Update the rows from the one containing "Which range on" down to the one containing "At how many", swapping "tallest" for "highest" and keeping everything else the same. Leave the pictures out of your answer.
+++ Material shown
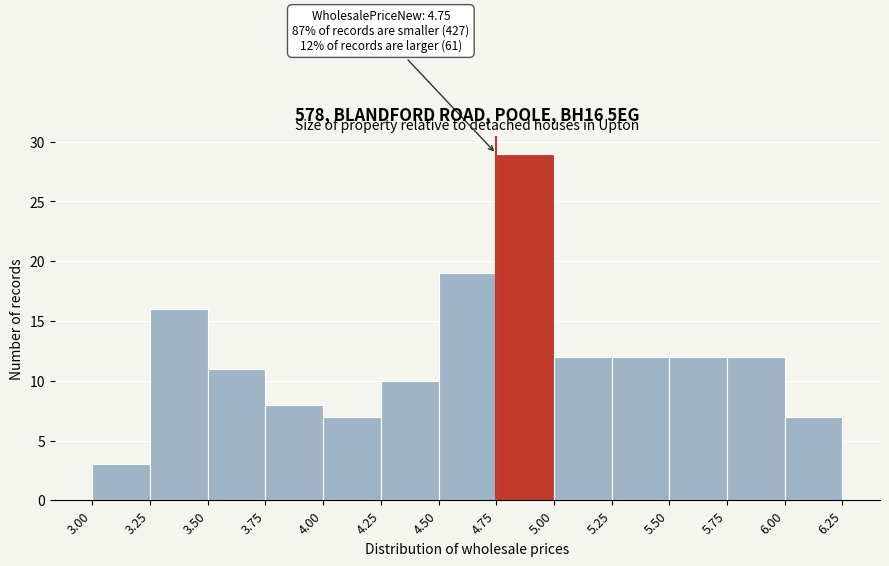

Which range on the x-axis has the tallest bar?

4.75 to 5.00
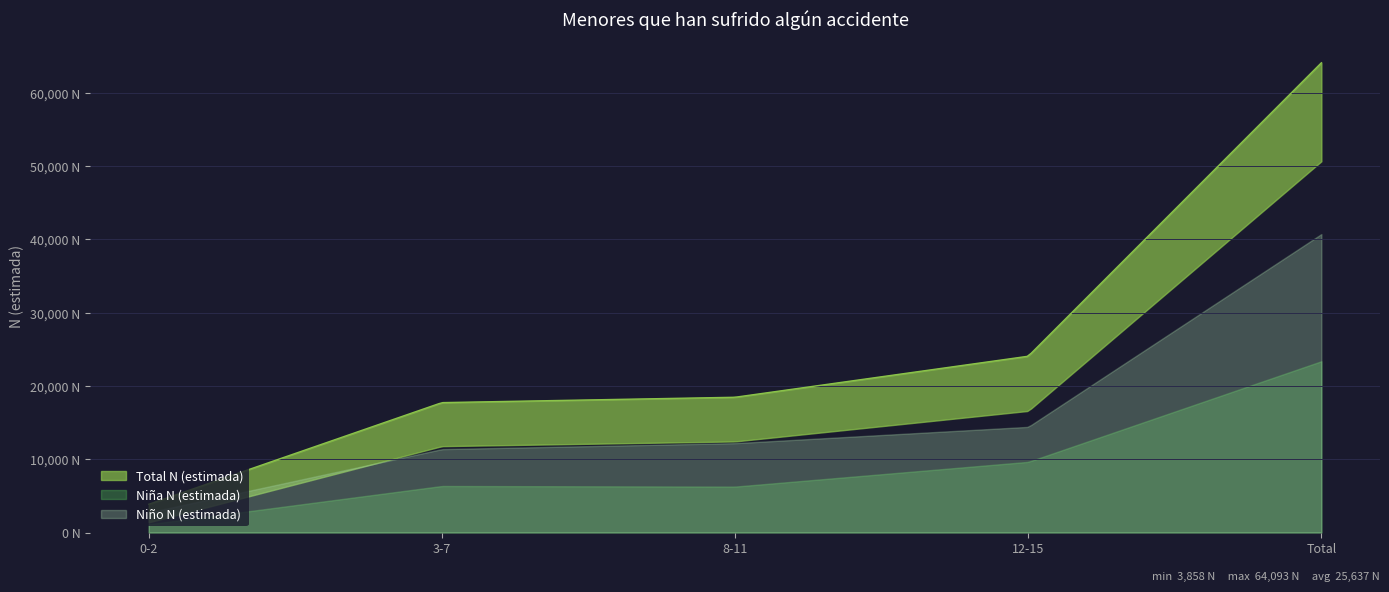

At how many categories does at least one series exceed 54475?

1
++++++
+++ Material shown
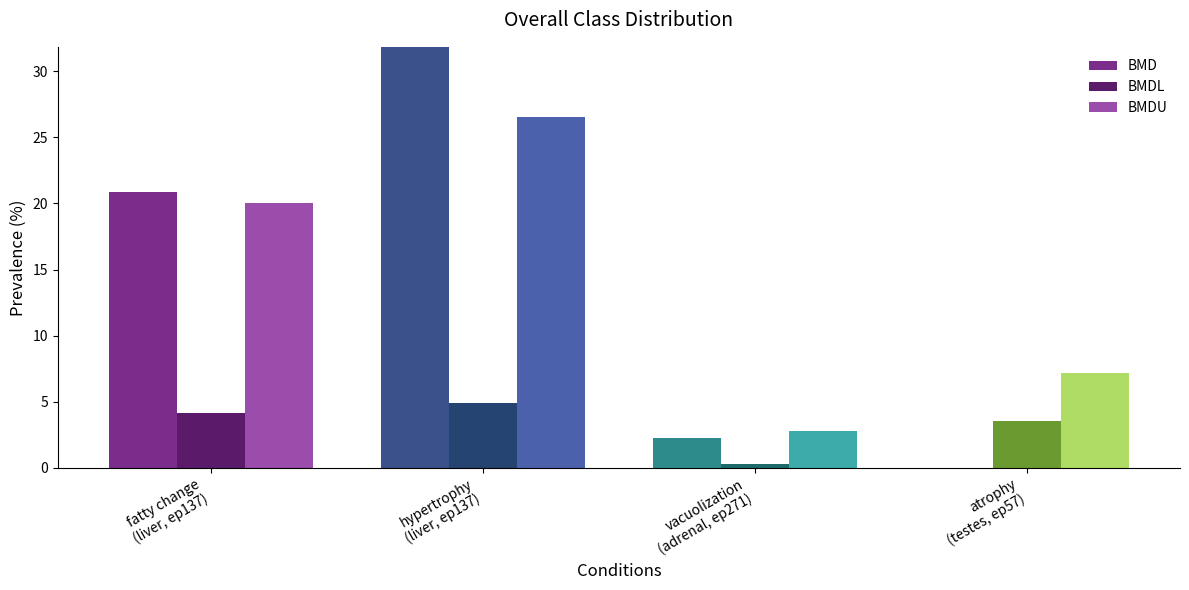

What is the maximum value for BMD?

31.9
++++++
◆ Output
Which range on the x-axis has the highest bar?

4.75 to 5.00

At how many categories does at least one series exceed 54475?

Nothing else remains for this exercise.